> [Work item] Using the records below, give the number of lines where the string "solid" shows up. Add nothing to it.

=== Task data ===

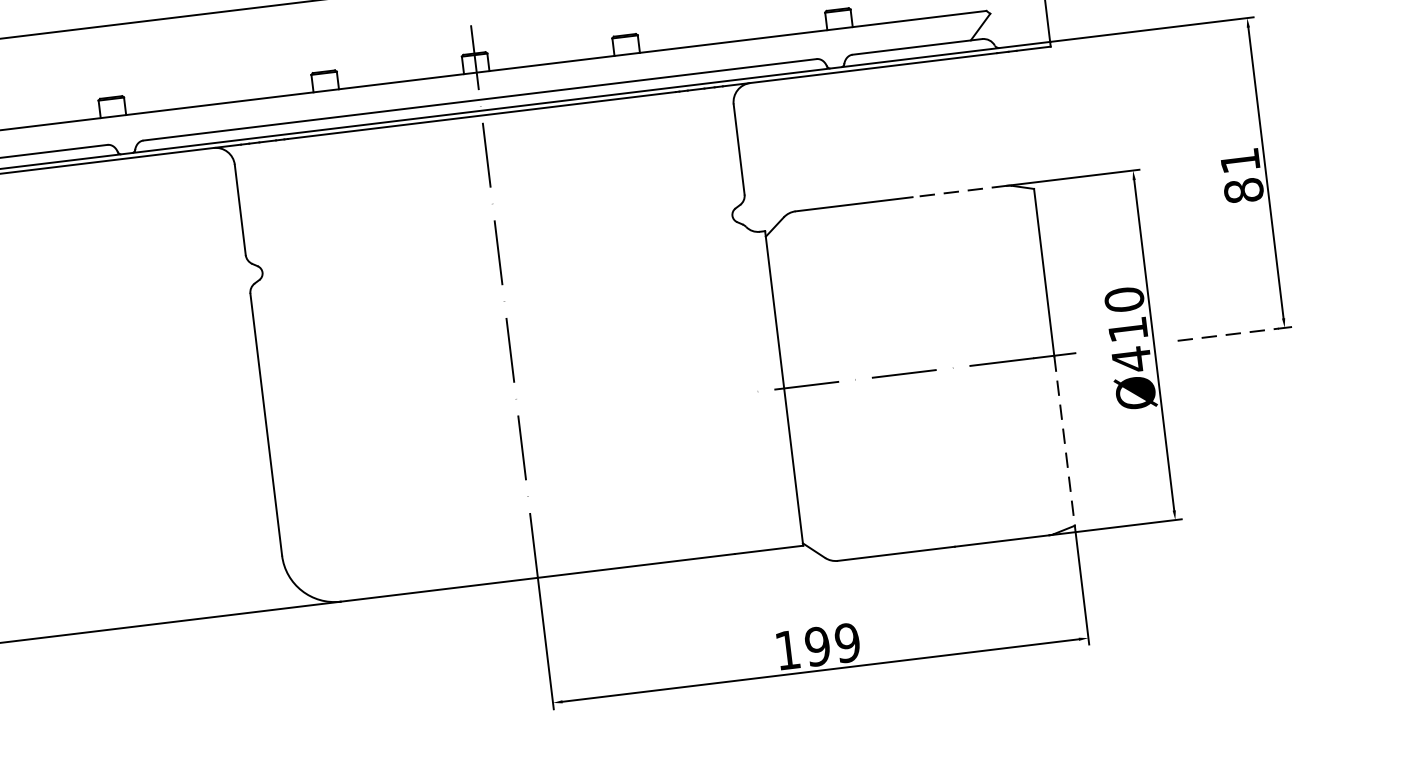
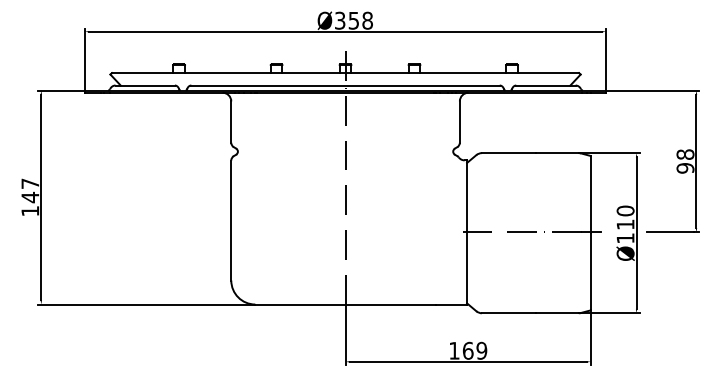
text: (1242, 175) -> (685, 161), 81 -> 98
line: (960, 192) -> (557, 153), dashed -> solid
line: (1230, 334) -> (671, 232), dashed -> solid
text: (1131, 359) -> (625, 238), Ø410 -> Ø110
line: (1063, 441) -> (590, 271), dashed -> solid
text: (816, 645) -> (467, 350), 199 -> 169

===

> [Answer area] 3